Gallant Lab neuroscientists map the human brain using OpenStack and Amazon S3

October 3, 2017

Erica Chen

How might matter give rise to subjective experience? This question helps drive the Gallant Lab at UC Berkeley to find explanations to the mysteries of neuroscience. The Gallant Lab focuses much of its research on functional cartography of the brain, mapping areas of the brain that are involved in cognitive or motor functions.

To develop cortical maps, the Gallant Lab uses an inductive scientific approach called system identification, “a systematic approach for discovering the computational principles of an unknown system such as the brain.” Researchers then collect data through functional magnetic resonance imaging (fMRI) as subjects perform tasks like watching movies or listening to natural sounds. Afterwards, the computational models are fitted to the brain data using statistical methods like Bayesian analysis and machine learning. These experiments generate vast amounts of data that must be stored — a problem that postdoc James Gao and graduate student Anwar Nunez-Elizalde have solved with assistance from Research IT’s Cloud Computing Support program.

Finding Solutions

In addition to doing research, Gao spent a substantial portion of his time several years ago managing the Gallant Lab’s traditional monolithic cluster system, which used workstation models, and RAID arrays for storage. However, a constant stream of large data sets required repeated expansion of the lab’s RAID storage capacity, which became unsustainable for the lab and for Gao to maintain. “Weirdly enough, storage space is our biggest limitation [rather than CPU],” Gao explained. “We kept on buying these bigger and bigger RAID units, and we kept on adding to our list of automounts, and it started getting completely out of hand.” When the lab received a sizeable hardware grant in August 2015, Gao and Nunez-Elizalde began searching for a better alternative to their original setup.

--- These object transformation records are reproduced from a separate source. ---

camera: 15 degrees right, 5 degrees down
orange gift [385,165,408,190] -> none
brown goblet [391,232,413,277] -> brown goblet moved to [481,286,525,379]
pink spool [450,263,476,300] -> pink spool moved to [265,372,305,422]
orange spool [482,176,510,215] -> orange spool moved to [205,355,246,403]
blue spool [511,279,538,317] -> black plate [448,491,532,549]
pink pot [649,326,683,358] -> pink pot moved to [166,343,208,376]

After getting connected to Berkeley Research Computing (BRC) consultant Aaron Culich, Gao and Nunez-Elizalde were able to lay out their requirements and get introduced to a variety of resources that could help them narrow down their search. For example, though they considered using the then-nascent Savio cluster, the Gallant Lab required ample storage for large data sets, which Savio was unable to accommodate at the time (BRC began offering a condo storage service much later). In the end, Gao and Nunez-Elizalde found their solution by building a local OpenStack cluster and storing their array data on local hardware using Ceph, a storage management system from Red Hat.

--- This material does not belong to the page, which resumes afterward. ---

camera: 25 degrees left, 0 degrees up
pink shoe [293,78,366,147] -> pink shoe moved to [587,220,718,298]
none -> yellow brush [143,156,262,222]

“When the system started getting really out of hand, I wanted to virtualize everything,” Gao said. “I wanted to make sure that everything was OpenStack, so if I needed to upgrade new software, I would just deploy a new image.” The virtualized cluster drastically reduced the amount of management needed, particularly because the software environments could be easily updated to meet the lab’s evolving requirements. Because the cluster could be configured to suit each job’s current computational needs, the lab could segment their computational power more efficiently than before. The setup allowed the Gallant Lab to not only be flexible with their computational resources, but also made collaboration more convenient. As many academic fields move towards collaboration, sharing data and resources on the internet is crucial to helping researchers work together. Gao adds, “A very simple advantage of the virtualized system is that we can very quickly spin up a server that’s connected to the wider internet that lets you share data, share a Python instance, share anything.”

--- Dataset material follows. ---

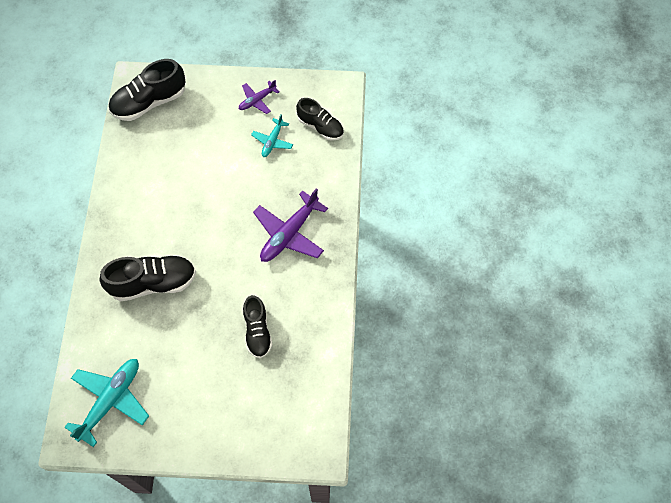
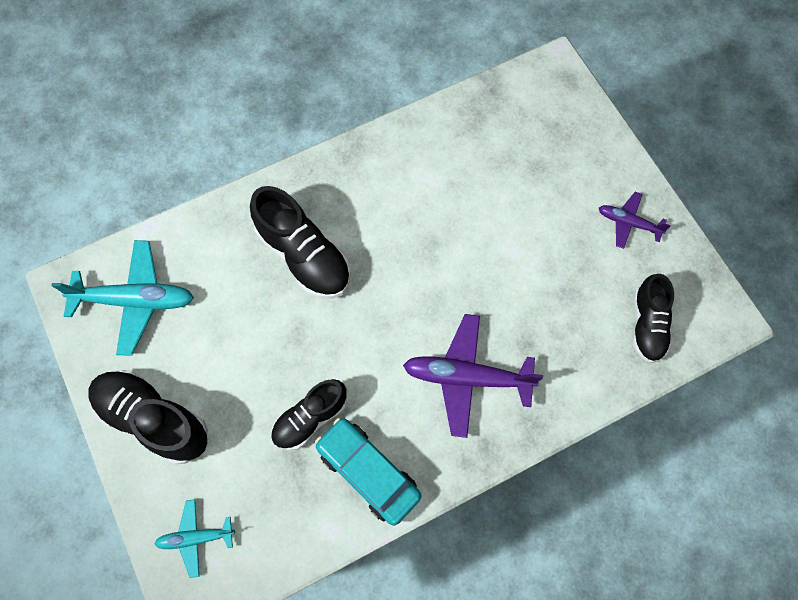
camera: 60 degrees right, 5 degrees up
black shoe [109,59,186,121] -> black shoe moved to [88,370,208,465]
turquoise plane [251,114,293,157] -> turquoise plane moved to [154,499,235,578]
none -> turquoise car [315,418,422,526]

However, in order to make their OpenStack + Ceph setup work, Gao and Nunez-Elizalde needed a way for OpenStack VMs to securely access data stored on local hardware or Amazon S3 via Ceph. The Amazon storage option -- facilitated by Ceph’s S3-compatible API -- will allow the Gallant Lab to store data in the Amazon cloud with a simple configuration change if local capacity is exhausted. They found no suitable solution, therefore Gao and Nunez-Elizalde created cottoncandy, a Python scientific library that can store and download array data via an Amazon S3 compatible api from the lab’s local cluster. While cottoncandy was still in development, Gao and Nunez-Elizalde used AWS credits provided by BRC to run continuous integration tests on the evolving bridge for data transport between the Gallant Lab and Amazon S3. “We had to have access to an S3 API [to test cottoncandy], but we didn’t want to have it open to the public,” Nunez-Elizalde said. “Aaron was nice enough to set up special [AWS credits for the continuous integration tests] … and now it’s all automatic.”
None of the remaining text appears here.